Members Subject to Flexure and Axial Force

Members Subject to Flexure and Axial Force

(OP)
Can anyone refer me to a technical publication that will demonstrate the derivation of equation H1-1a in the 14 edition of the AISC manual.  I'd like to know where the 8/9 value came from.  Chapter H of the book discusses it some but not in enough detail.   

RE: Members Subject to Flexure and Axial Force

I'm not at the office at the moment, but remember that the background is in Salmon and Johnson and / or the SSRC Guide to Stability Design Criteria for Metal Structures.

RE: Members Subject to Flexure and Axial Force

From the following book

http://www.amazon.com/Steel-Design-William-T-Segui/dp/0495244716

"Two formulas are given in the Specfiication: one for small axial load (AISC Eq. H1-1a) and one for large axial load(AISC Eq. H1-1b). If the axial load is small, the axial load term is reduced. For large axial load, the bending term is slightly reduced."

I believe the 8/9 term is a term they felt comfortable when reducing the bending term.

RE: Members Subject to Flexure and Axial Force

ZeroExperience, surely even given your screen name, you can do better than that!  LOL, just giving you a hard time.

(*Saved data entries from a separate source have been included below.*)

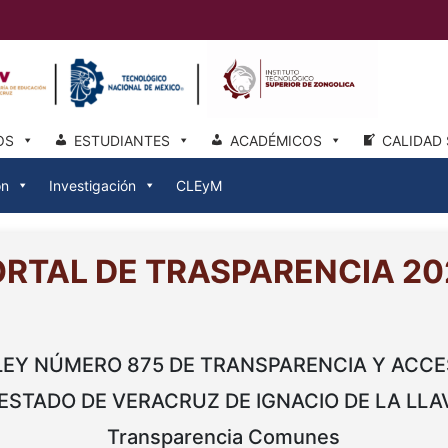
OS
ESTUDIANTES
ACADÉMICOS
CALIDAD 
ón
Investigación
CLEyM
ORTAL DE TRASPARENCIA 20
 LEY NÚMERO 875 DE TRANSPARENCIA Y ACCE
ESTADO DE VERACRUZ DE IGNACIO DE LA LLAV
Transparencia Comunes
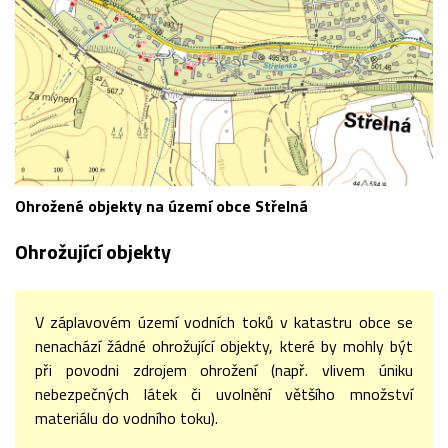
Ohrožené objekty na území obce Střelná
Ohrožující objekty
V záplavovém území vodních toků v katastru obce se
nenachází žádné ohrožující objekty, které by mohly být
při povodni zdrojem ohrožení (např. vlivem úniku
nebezpečných látek či uvolnění většího množství
materiálu do vodního toku).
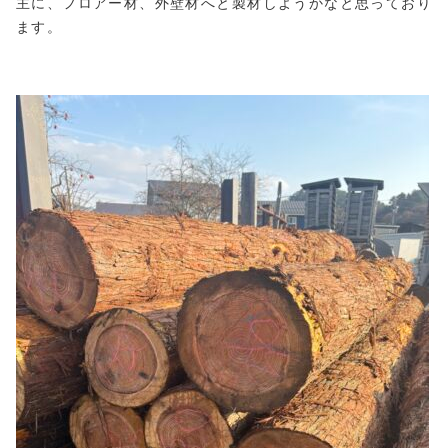
主に、フロアー材、外壁材へと製材しようかなと思っており
ます。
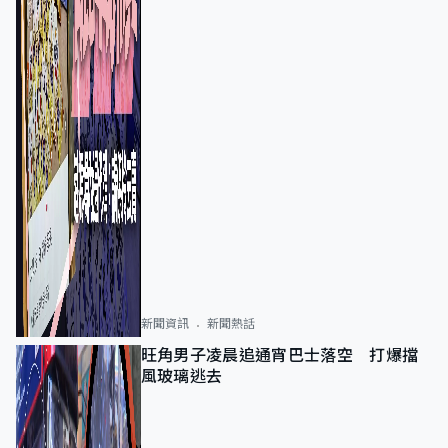
新聞資訊
新聞熱話
旺角男子凌晨追通宵巴士落空 打爆擋
風玻璃逃去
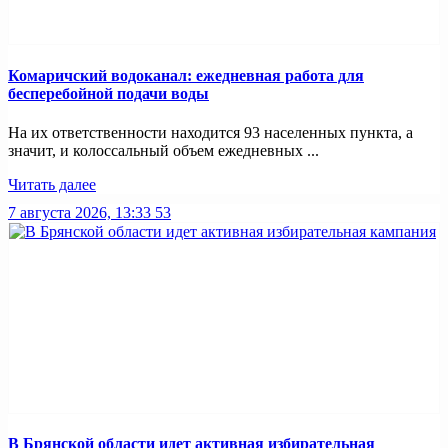
Комаричский водоканал: ежедневная работа для
бесперебойной подачи воды
На их ответственности находится 93 населенных пункта, а
значит, и колоссальный объем ежедневных ...
Читать далее
7 августа 2026, 13:33
53
В Брянской области идет активная избирательная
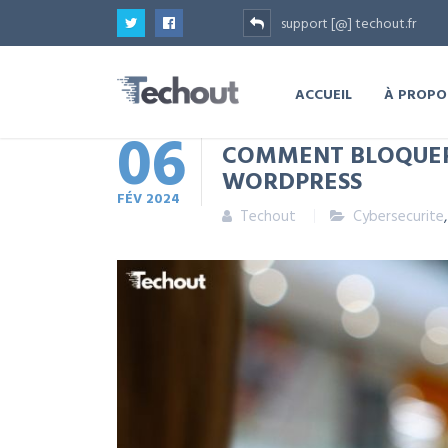
support [@] techout.fr
ACCUEIL
À PROPO
06
COMMENT BLOQUER D
WORDPRESS
FÉV
2024
Techout
Cybersecurite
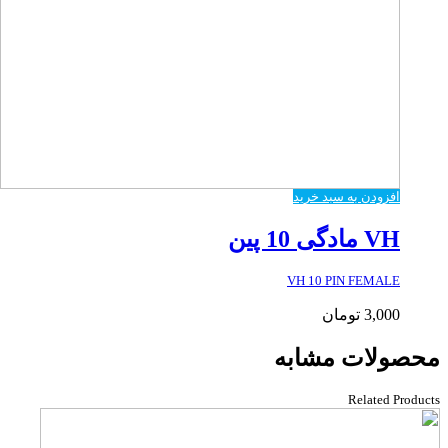
افزودن به سبد خرید
VH مادگی 10 پین
VH 10 PIN FEMALE
3,000
تومان
محصولات مشابه
Related Products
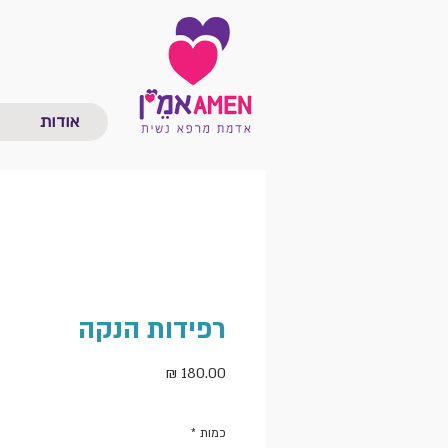
אודות
רפידות הנקה
מחיר
כמות
*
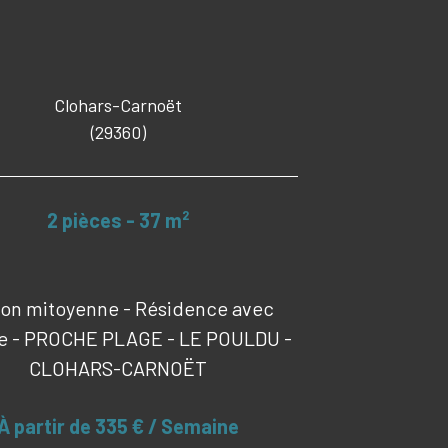
Clohars-Carnoët
(29360)
2 pièces - 37 m²
son mitoyenne - Résidence avec
ne - PROCHE PLAGE - LE POULDU -
CLOHARS-CARNOËT
À partir de
335 € / Semaine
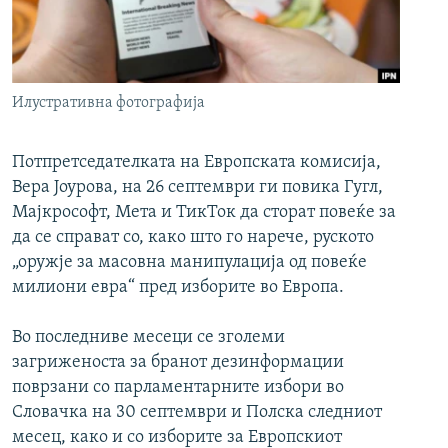
РСЕ веб страници
Илустративна фотографија
Потпретседателката на Европската комисија,
Вера Јоурова, на 26 септември ги повика Гугл,
Мајкрософт, Мета и ТикТок да сторат повеќе за
да се справат со, како што го нарече, руското
„оружје за масовна манипулација од повеќе
милиони евра“ пред изборите во Европа.
Во последниве месеци се зголеми
загриженоста за бранот дезинформации
поврзани со парламентарните избори во
Словачка на 30 септември и Полска следниот
месец, како и со изборите за Европскиот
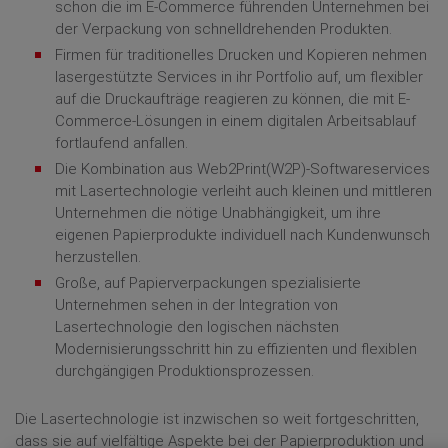
schon die im E-Commerce führenden Unternehmen bei
DISTRIBUTOREN + PARTNER
der Verpackung von schnelldrehenden Produkten.
KARRIERE
Firmen für traditionelles Drucken und Kopieren nehmen
lasergestützte Services in ihr Portfolio auf, um flexibler
PRESSE
auf die Druckaufträge reagieren zu können, die mit E-
PRESSESPIEGEL
Commerce-Lösungen in einem digitalen Arbeitsablauf
VERANSTALTUNGEN
fortlaufend anfallen.
Die Kombination aus Web2Print(W2P)-Softwareservices
mit Lasertechnologie verleiht auch kleinen und mittleren
Unternehmen die nötige Unabhängigkeit, um ihre
eigenen Papierprodukte individuell nach Kundenwunsch
herzustellen.
Große, auf Papierverpackungen spezialisierte
Unternehmen sehen in der Integration von
Lasertechnologie den logischen nächsten
Modernisierungsschritt hin zu effizienten und flexiblen
durchgängigen Produktionsprozessen.
Die Lasertechnologie ist inzwischen so weit fortgeschritten,
dass sie auf vielfältige Aspekte bei der Papierproduktion und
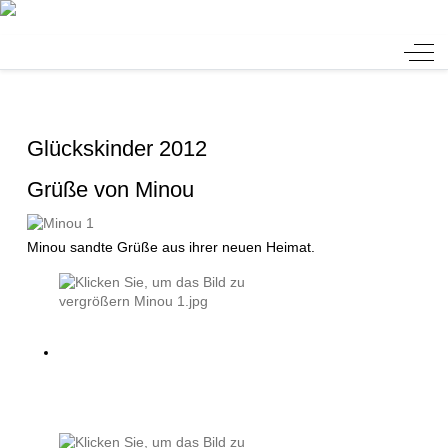
Tierheim Verlorenwasser
Off-
Glückskinder 2012
Grüße von Minou
Minou sandte Grüße aus ihrer neuen Heimat.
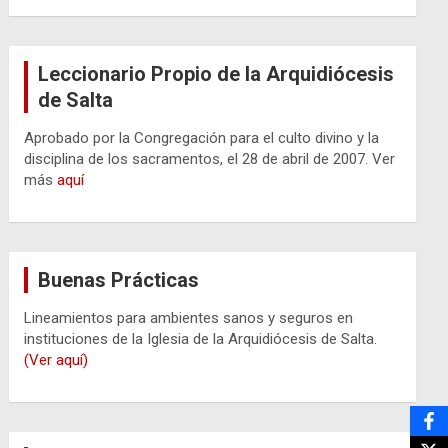
Leccionario Propio de la Arquidiócesis
de Salta
Aprobado por la Congregación para el culto divino y la
disciplina de los sacramentos, el 28 de abril de 2007. Ver
más
aquí
Buenas Prácticas
Lineamientos para ambientes sanos y seguros en
instituciones de la Iglesia de la Arquidiócesis de Salta.
(Ver aquí)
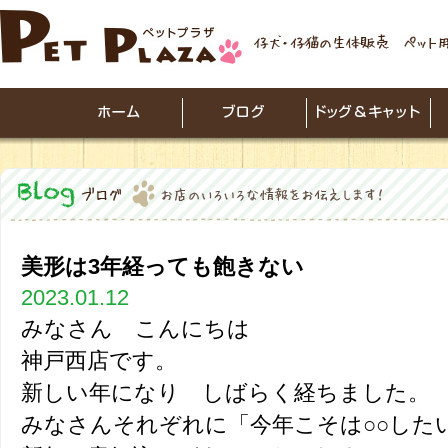
美形は3年経っても飽きない
2023.01.12
みなさん こんにちは
神戸西店です。
新しい年になり しばらく経ちました。
みなさんそれぞれに「今年こそは○○した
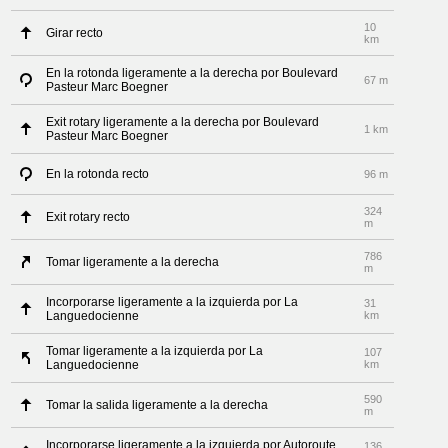
10
Girar recto
km
En la rotonda ligeramente a la derecha por Boulevard
67 m
Pasteur Marc Boegner
Exit rotary ligeramente a la derecha por Boulevard
1 km
Pasteur Marc Boegner
En la rotonda recto
96 m
324
Exit rotary recto
m
786
Tomar ligeramente a la derecha
m
Incorporarse ligeramente a la izquierda por La
31
Languedocienne
km
Tomar ligeramente a la izquierda por La
107
Languedocienne
km
590
Tomar la salida ligeramente a la derecha
m
Incorporarse ligeramente a la izquierda por Autoroute
136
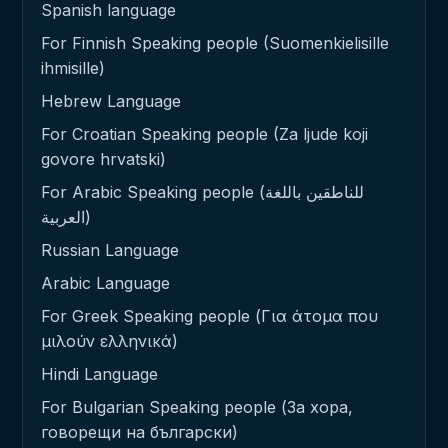
Spanish language
For Finnish Speaking people (Suomenkielisille
ihmisille)
Hebrew Language
For Croatian Speaking people (Za ljude koji
govore hrvatski)
For Arabic Speaking people (للناطقين باللغة
العربية)
Russian Language
Arabic Language
For Greek Speaking people (Για άτομα που
μιλούν ελληνικά)
Hindi Language
For Bulgarian Speaking people (За хора,
говорещи на български)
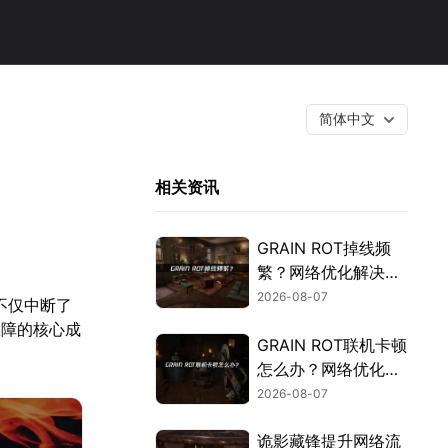
简体中文
相关资讯
GRAIN ROT掉线频
繁？网络优化解决指
南！
2026-08-07
不仅中断了
故障的核心成
GRAIN ROT联机卡顿
怎么办？网络优化解
决方案！
2026-08-07
诡影藏锋提升网络流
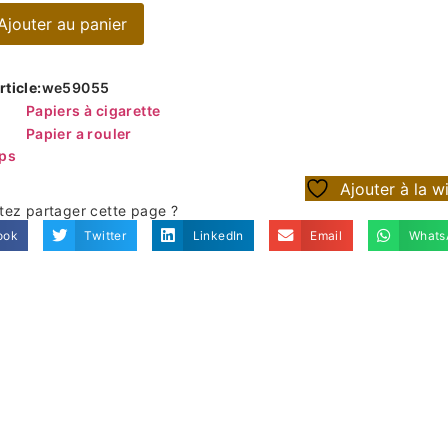
Ajouter au panier
ticle:
we59055
Papiers à cigarette
Papier a rouler
ips
Ajouter à la wi
tez partager cette page ?
ook
Twitter
LinkedIn
Email
Whats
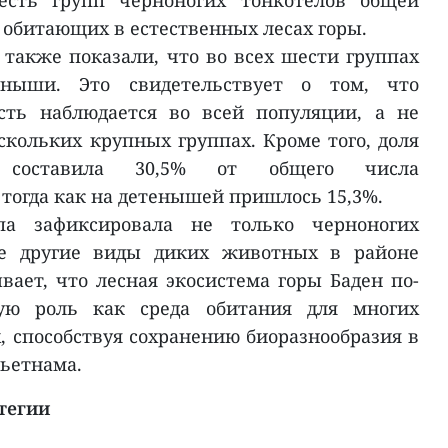
сть групп черноногих тонкотелов общей
 обитающих в естественных лесах горы.
 также показали, что во всех шести группах
ныши. Это свидетельствует о том, что
сть наблюдается во всей популяции, а не
скольких крупных группах. Кроме того, доля
й составила 30,5% от общего числа
 тогда как на детенышей пришлось 15,3%.
ппа зафиксировала не только черноногих
ие другие виды диких животных в районе
вает, что лесная экосистема горы Баден по-
ую роль как среда обитания для многих
 способствуя сохранению биоразнообразия в
Вьетнама.
тегии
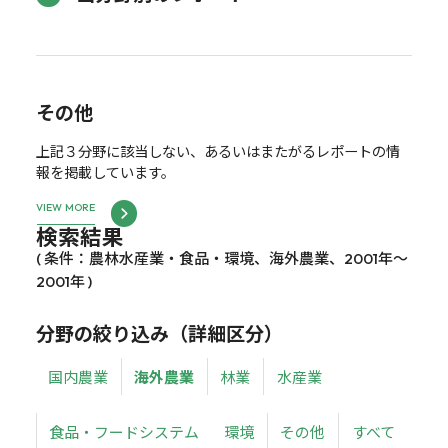
その他
上記３分野に該当しない、あるいはまたがるレポートの情
報を掲載しています。
VIEW MORE
検索結果
( 条件：農林水産業・食品・環境、海外農業、2001年～
2001年 )
分野の絞り込み（詳細区分）
国内農業
海外農業
林業
水産業
食品・フードシステム
環境
その他
すべて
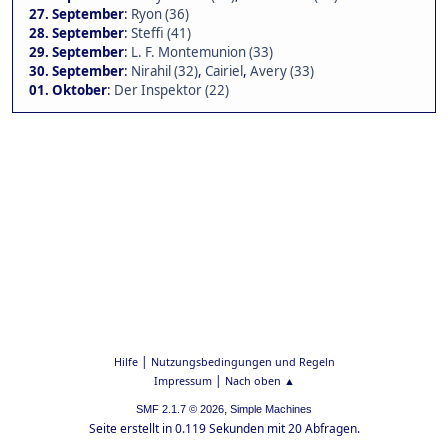
27. September
:
Ryon (36)
28. September
:
Steffi (41)
29. September
:
L. F. Montemunion (33)
30. September
:
Nirahil (32)
,
Cairiel
,
Avery (33)
01. Oktober
:
Der Inspektor (22)
|
Hilfe
Nutzungsbedingungen und Regeln
|
Impressum
Nach oben ▲
,
SMF 2.1.7 © 2026
Simple Machines
Seite erstellt in 0.119 Sekunden mit 20 Abfragen.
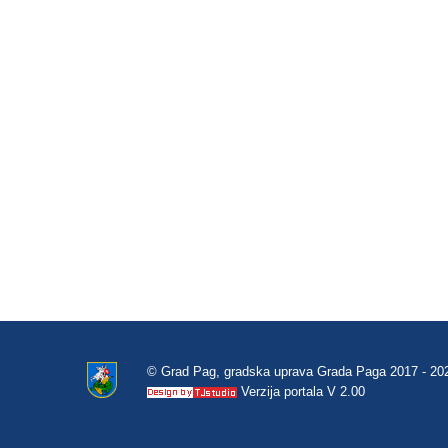
© Grad Pag, gradska uprava Grada Paga 2017 - 20
Verzija portala V 2.00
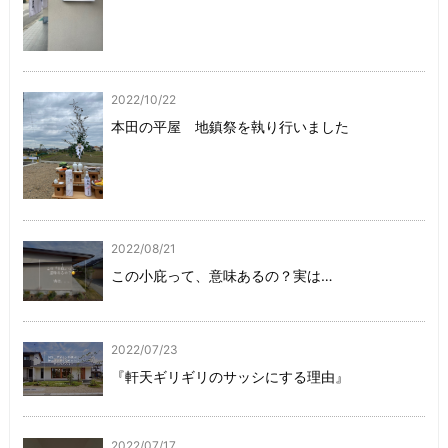
2022/10/22
本田の平屋 地鎮祭を執り行いました
2022/08/21
この小庇って、意味あるの？実は…
2022/07/23
『軒天ギリギリのサッシにする理由』
2022/07/17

The references I listed go much deeper than that.  The basic idea is that a researcher performed a whole bunch of computerized, nonlinear spread-of-plasticity analyses on a specific beam-column.  Axial loads varied from very small to large.  Plot the results and one gets a figure that looks about like the bilinear curve one would get from plotting Eq. H1-1a and b.  The thing I don't remember is how one goes from that to being able to use H1-1 with LTB, etc.